Odak Noktası ‘Zihniyet ce Sistem”
|
|
0 yorumlar
Geçdiğimiz günler’de skandal açıklamalara bir yenisi eklenmişti. Selçuk Üniversitesi ilahiyat profesörü Orhan Çeker’in ”Sorunun odağında kadın var. Sen dekolte giyersen bu tür çirkinliklerle (tecavüz, taciz, laf) karşılaşman süpriz olmaz.” lafı Geçen haftanın ülke gündemlerinden biriydi. Bu adamın lafı, bana şu özlü sözü hatırlattı. ”İmam sıçarsa cemaat ne yapsın” Bu söz tam da Orhan Çeker için söylenmiş sanki.
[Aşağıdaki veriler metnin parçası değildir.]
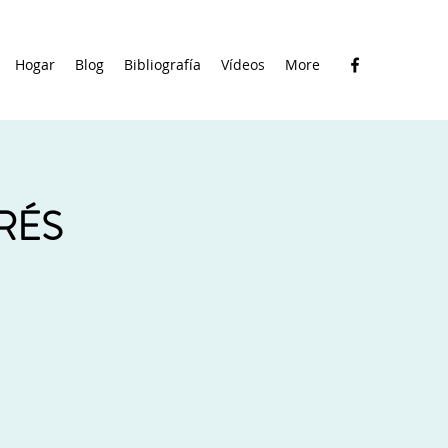
Hogar
Blog
Bibliografía
Vídeos
More
RÉS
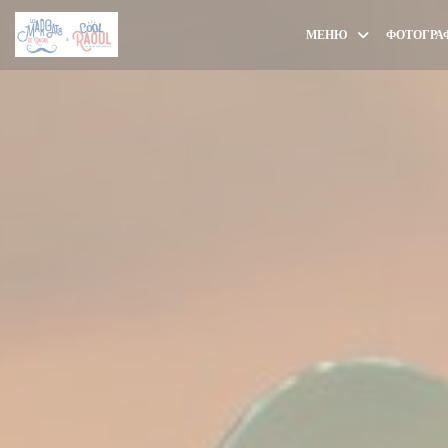
Панель управления cookies
МЕНЮ
ФОТОГРА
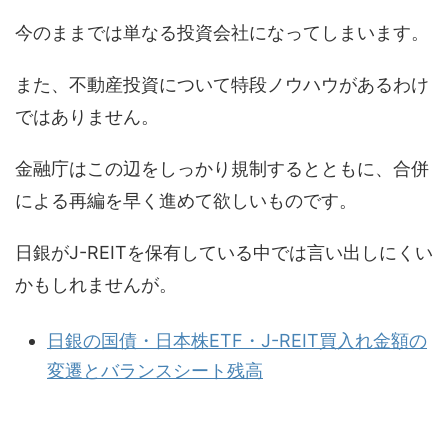
今のままでは単なる投資会社になってしまいます。
また、不動産投資について特段ノウハウがあるわけ
ではありません。
金融庁はこの辺をしっかり規制するとともに、合併
による再編を早く進めて欲しいものです。
日銀がJ-REITを保有している中では言い出しにくい
かもしれませんが。
日銀の国債・日本株ETF・J-REIT買入れ金額の
変遷とバランスシート残高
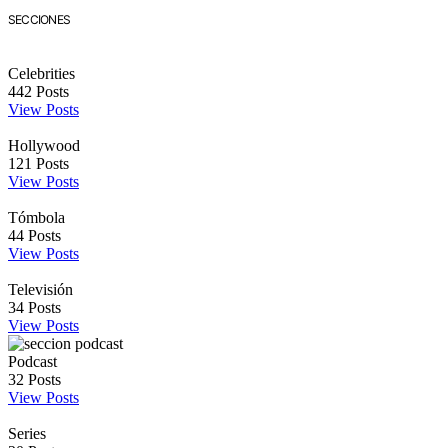
SECCIONES
Celebrities
442
Posts
View Posts
Hollywood
121
Posts
View Posts
Tómbola
44
Posts
View Posts
Televisión
34
Posts
View Posts
Podcast
32
Posts
View Posts
Series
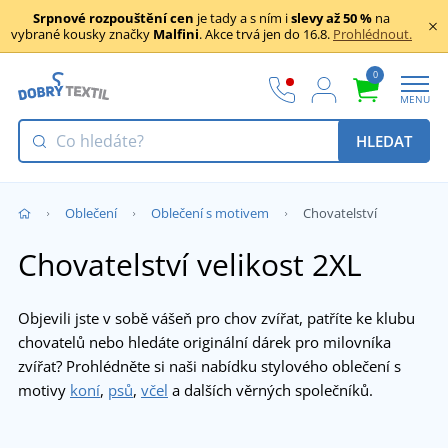
Srpnové rozpouštění cen
je tady a s ním i
slevy až 50 %
na
vybrané kousky značky
Malfini
. Akce trvá jen do 16.8.
Prohlédnout.
0
MENU
HLEDAT
Oblečení
Oblečení s motivem
Chovatelství
Chovatelství velikost 2XL
Objevili jste v sobě vášeň pro chov zvířat, patříte ke klubu
chovatelů nebo hledáte originální dárek pro milovníka
zvířat? Prohlédněte si naši nabídku stylového oblečení s
motivy
koní
,
psů
,
včel
a dalších věrných společníků.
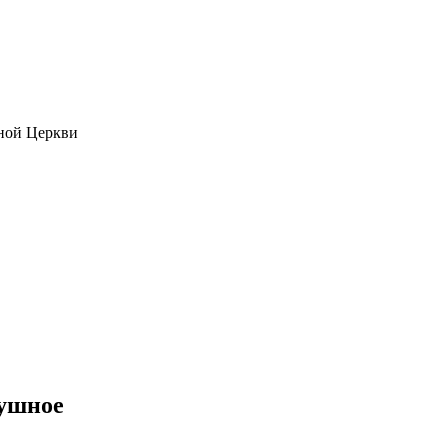
ной Церкви
душное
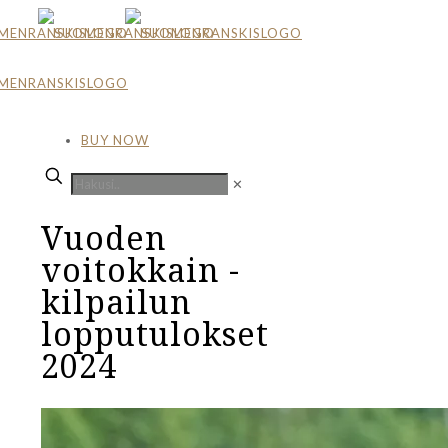
BUY NOW
✕
Vuoden
voitokkain -
kilpailun
lopputulokset
2024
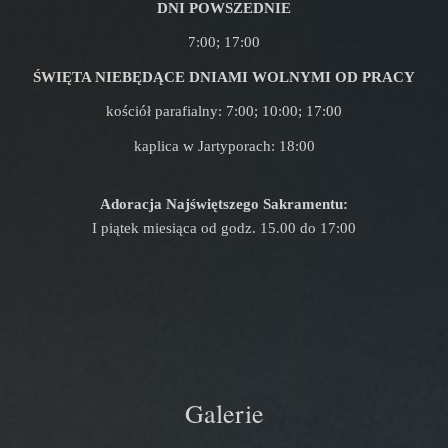
DNI POWSZEDNIE
7:00; 17:00
ŚWIĘTA NIEBĘDĄCE DNIAMI WOLNYMI OD PRACY
kościół parafialny: 7:00; 10:00; 17:00
kaplica w Jartyporach: 18:00
Adoracja Najświętszego Sakramentu:
I piątek miesiąca od godz. 15.00 do 17:00
Galerie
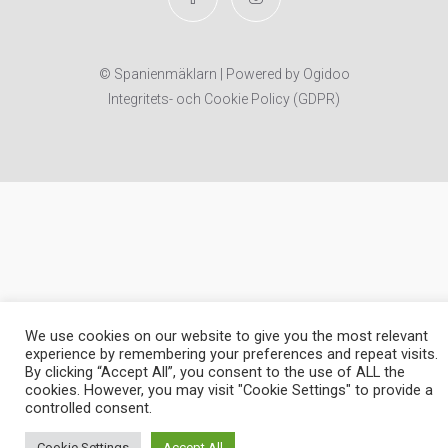
© Spanienmäklarn | Powered by
Ogidoo
Integritets- och Cookie Policy (GDPR)
We use cookies on our website to give you the most relevant
Kontakta mig Satu
experience by remembering your preferences and repeat visits.
Järlbrink,
By clicking “Accept All”, you consent to the use of ALL the
cookies. However, you may visit "Cookie Settings" to provide a
registrerad
satu@spanienmaklarn.se
controlled consent.
fastighetsmäklare
| Finns på WhatsApp
Costa Blanca <br
Cookie Settings
Accept All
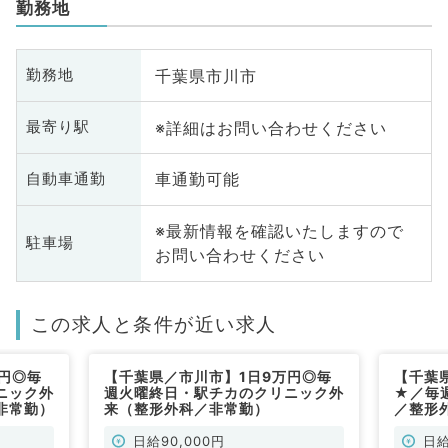
勤務地
千葉県市川市
勤務地
※詳細はお問い合わせください
最寄り駅
車通勤可能
自動車通勤
※最新情報を確認いたしますので
駐車場
お問い合わせください
この求人と条件が近い求人
円◎毎
【千葉県／市川市】1日9万円◎毎
【千葉
ニック外
週火曜終日・駅チカのクリニック外
★／毎週
非常勤）
来（整形外科／非常勤）
／整形
常勤）
日給90,000円
日給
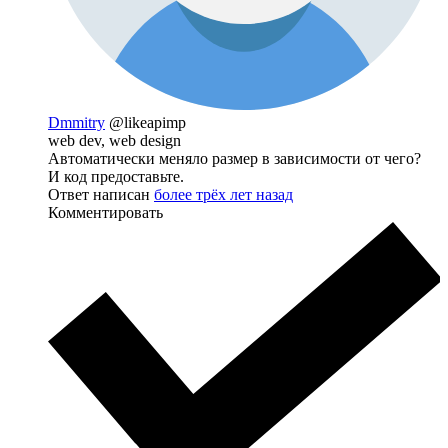
Dmmitry
@likeapimp
web dev, web design
Автоматически меняло размер в зависимости от чего?
И код предоставьте.
Ответ написан
более трёх лет назад
Комментировать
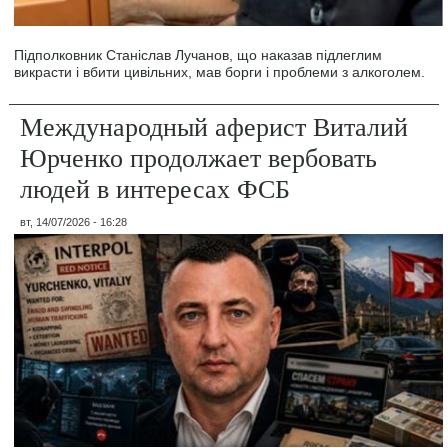
Підполковник Станіслав Лучанов, що наказав підлеглим
викрасти і вбити цивільних, мав борги і проблеми з алкоголем.
Международный аферист Виталий
Юрченко продолжает вербовать
людей в интересах ФСБ
вт, 14/07/2026 - 16:28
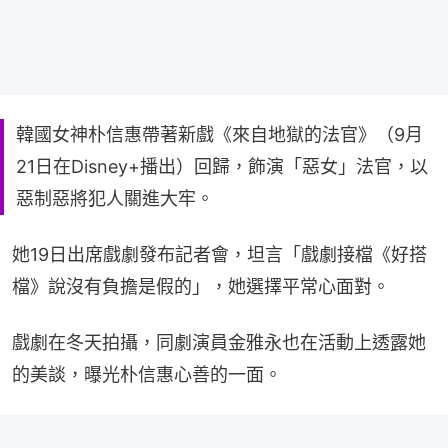
韓國女神朴信惠帶著新戲《來自地獄的法官》（9月
21日在Disney+播出）回歸，飾演「惡女」法官，以
惡制惡將犯人關進大牢。
她19日出席戲劇發布記者會，坦言「戲劇接檔《好搭
檔》說沒有負擔是假的」，她選擇平常心面對。
戲劇在冬天拍攝，同劇演員金雅永也在活動上透露她
的美談，曝光朴信惠心善的一面。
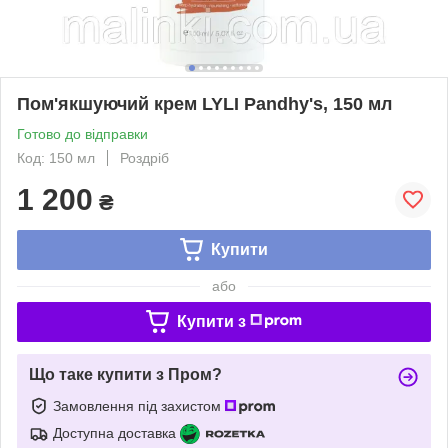
Пом'якшуючий крем LYLI Pandhy's, 150 мл
Готово до відправки
Код: 150 мл
Роздріб
1 200
₴
Купити
або
Купити з
Що таке купити з Пром?
Замовлення під захистом
Доступна доставка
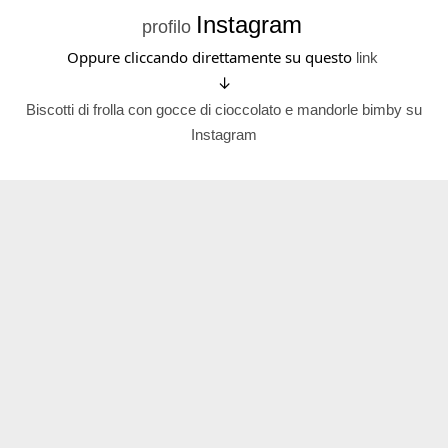
Instagram
profilo
Oppure cliccando direttamente su questo
link
↓
Biscotti di frolla con gocce di cioccolato e mandorle bimby su
Instagram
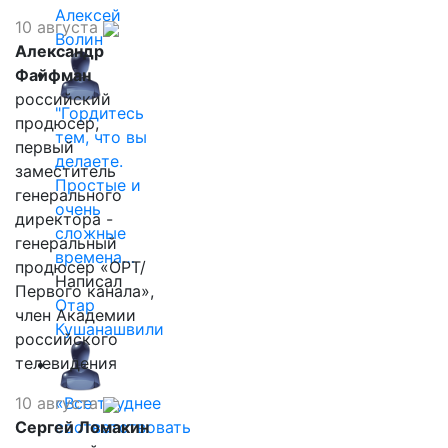
Алексей
10 августа
Волин
Александр
Файфман
российский
"Гордитесь
продюсер,
тем, что вы
первый
делаете.
заместитель
Простые и
генерального
очень
директора -
сложные
генеральный
времена…
продюсер «ОРТ/
Написал
Первого канала»,
Отар
член Академии
Кушанашвили
российского
телевидения
10 августа
«Все труднее
Сергей Ломакин
соответствовать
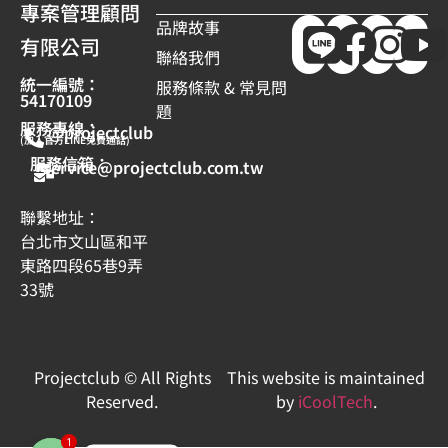
專案管理顧問
品牌故事
有限公司
聯絡我們
統一編號：
服務條款 & 常見問
54170109
題
服務專線：
@projectclub
(加入官方LINE免費通話)
服務信箱：
service@projectclub.com.tw
聯繫地址：
台北市文山區和平
東路四段65巷9弄
33號
Projectclub © All Rights
This website is maintained
Reserved.
by
iCoolTech
.
1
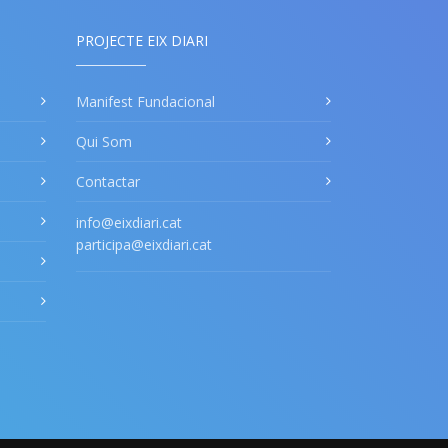
PROJECTE EIX DIARI
Manifest Fundacional
Qui Som
Contactar
info@eixdiari.cat
participa@eixdiari.cat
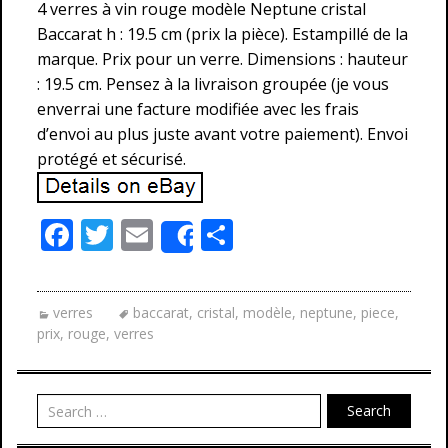
4 verres à vin rouge modèle Neptune cristal
Baccarat h : 19.5 cm (prix la pièce). Estampillé de la
marque. Prix pour un verre. Dimensions : hauteur
: 19.5 cm. Pensez à la livraison groupée (je vous
enverrai une facture modifiée avec les frais
d’envoi au plus juste avant votre paiement). Envoi
protégé et sécurisé.
F
T
E
P
Share
ac
w
m
ar
e
itt
ai
ta
verres
baccarat
,
cristal
,
modèle
,
neptune
,
piece
,
b
er
l
g
prix
,
rouge
,
verres
o
er
o
Search
k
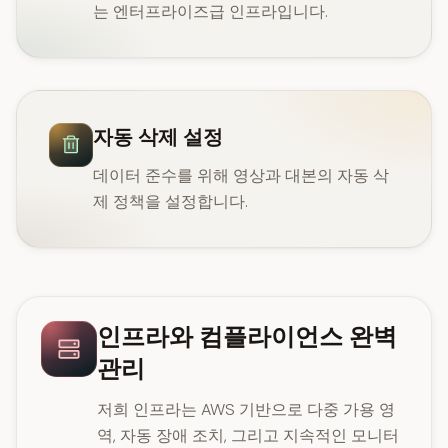
는 엔터프라이즈급 인프라입니다.
자동 삭제 설정
데이터 준수를 위해 영상과 대본의 자동 삭
제 정책을 설정합니다.
인프라와 컴플라이언스 완벽
관리
저희 인프라는 AWS 기반으로 다중 가용 영
역, 자동 장애 조치, 그리고 지속적인 모니터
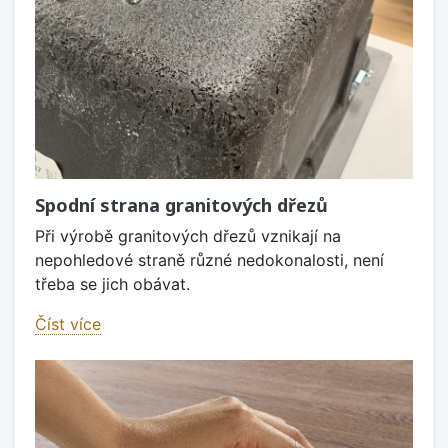
Spodní strana granitových dřezů
Při výrobě granitových dřezů vznikají na
nepohledové straně různé nedokonalosti, není
třeba se jich obávat.
Číst více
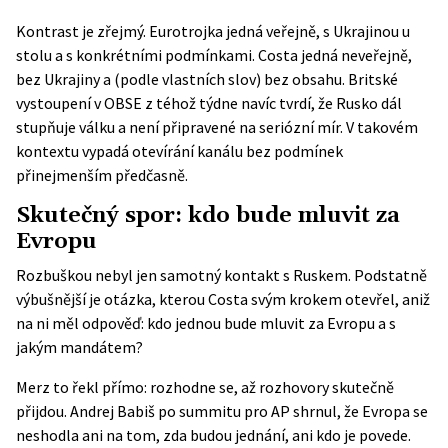
Kontrast je zřejmý. Eurotrojka jedná veřejně, s Ukrajinou u
stolu a s konkrétními podmínkami. Costa jedná neveřejně,
bez Ukrajiny a (podle vlastních slov) bez obsahu. Britské
vystoupení v OBSE
z téhož týdne navíc tvrdí, že Rusko dál
stupňuje válku a není připravené na seriózní mír. V takovém
kontextu vypadá otevírání kanálu bez podmínek
přinejmenším předčasně.
Skutečný spor: kdo bude mluvit za
Evropu
Rozbuškou nebyl jen samotný kontakt s Ruskem. Podstatně
výbušnější je otázka, kterou Costa svým krokem otevřel, aniž
na ni měl odpověď: kdo jednou bude mluvit za Evropu a s
jakým mandátem?
Merz to řekl přímo: rozhodne se, až rozhovory skutečně
přijdou. Andrej Babiš po summitu pro AP shrnul, že Evropa se
neshodla ani na tom, zda budou jednání, ani kdo je povede.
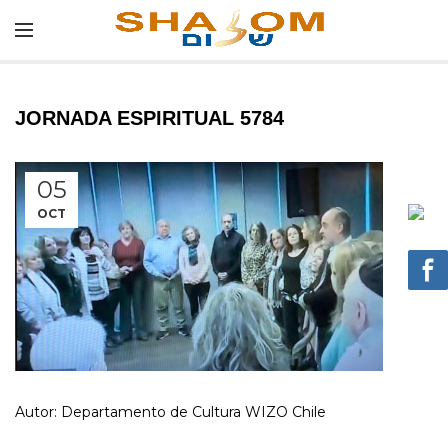
JORNADA ESPIRITUAL 5784
05
OCT
Autor: Departamento de Cultura WIZO Chile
Sorunun odağını kadın gösteren bir zihniyetin temsilcisidir Orhan çeker ve onun gibi düşünenler. Orhan bey’in laflarından şu kanı çıkıyor ”Dekolte giyinen varsa ‘saldırın’, laf atın, taciz edin” Toplum için profesör olmuş bu insan modeli açıkca bunu yaptırtmak istiyor. Orhan Çeker tam da sistemin istediği bir erkek modeli olduğunu bu şekilde kanıtlamış oldu.
”İSTENİLEN” KADIN MODELİ
Türkiye gibi ”gelişmekte” olan ülkelerde kadınlar daha da sömürülmüştür. Kadının toplumda olan işlevi; Çocuk yapmak ve onu büyütmek. İstenilen kadın modelinde sırf çocuk istenmez. Çocuğun erkek olması ve erkek egemen sistemin soyunun devam ettirilmesi için gereklidir. Erkek çocuk olmazsa, olanadek kadın bir ”meta” gibi kullanılır. Bir de şu durum vardır. Eğer hiç çocuk yapamazsa kadın, kocası ya onu boşar ya da bir ”kuma” getirir. Türkiye’de ortalam kadının ”ev hali” durumu budur. Daha sayamıyacağımız bir çok şey vardır. İstenilen kadın modellerinden biride, kadının susmasıdır. Topluma karışmamasıdır. Şiddet görenler, sokak ortasında öldürülenler, töre cinayetlerine kurban giden kadınlar da cabası.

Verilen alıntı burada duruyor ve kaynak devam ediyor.